Mrs. Patrick Campbell

Active - 1930 - 1935  |   Born - Feb 9, 1865   |   Died - Apr 9, 1940   |   Genres - Drama, Romance, Language & Literature

Share on

Biography by AllMovie

Remembered today, if at all, as the villainous pawnbroker in Crime and Punishment (1935), Mrs. Patrick Campbell, or plain Mrs. Pat, breezed into Hollywood in the early '30s delivering a series of verbal bon mots such as describing a well-known star with a well-placed "She has such pretty little eyes -- and they're so close together!" Born Stella Tanner, "Mrs.
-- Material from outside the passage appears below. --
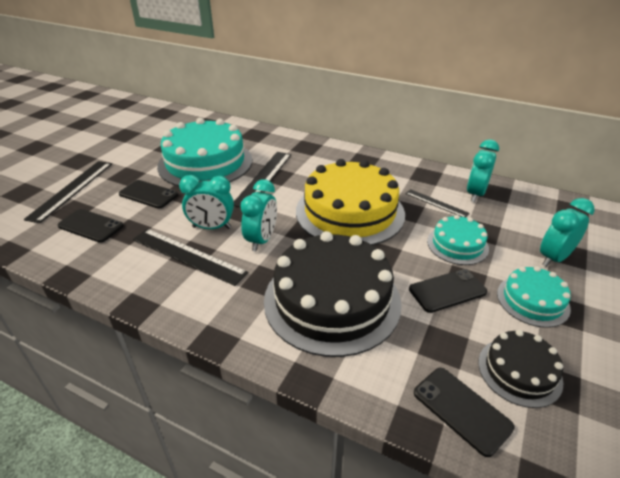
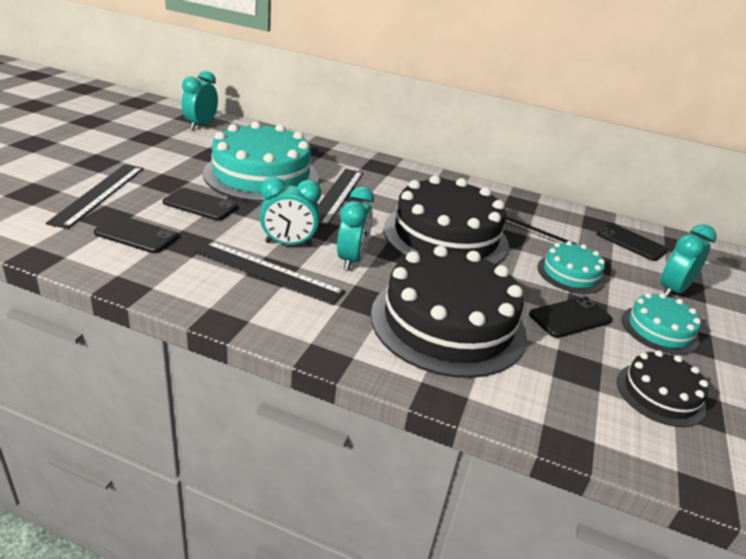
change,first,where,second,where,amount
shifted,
Pat" took her stage name after her first husband, a captain who perished in the Boer War. By 1914, she had become the sister-in-law of the Countess of Westminster and the Princess of Pless and was at home both in their circles and at London's West End, where she had become a star as The Second Mrs. Tanqueray back in 1893. She was known foremost for her temperament and for a lifelong friendship with George Benard Shaw, who wrote Pygmalion for her. Mrs. Pat's Eliza became one of the era's great tour de forces and she took Broadway by storm in 1914. But by the time she arrived in Hollywood to play dowagers in Rip Tide (1934) and One More River (1934), Mrs. Patrick Campbell was well past her prime, with such stellar vehicles as Magda and The Foolish Virgin remembered solely by a few elderly theatergoers. She played Electra on Broadway in January of 1932, a revival of her 1908 success, but it was a last hurrah. All but forgotten, the former diva died at Pau, France, allegedly because the British authorities refused entry of her pet poodle, Moonbeam.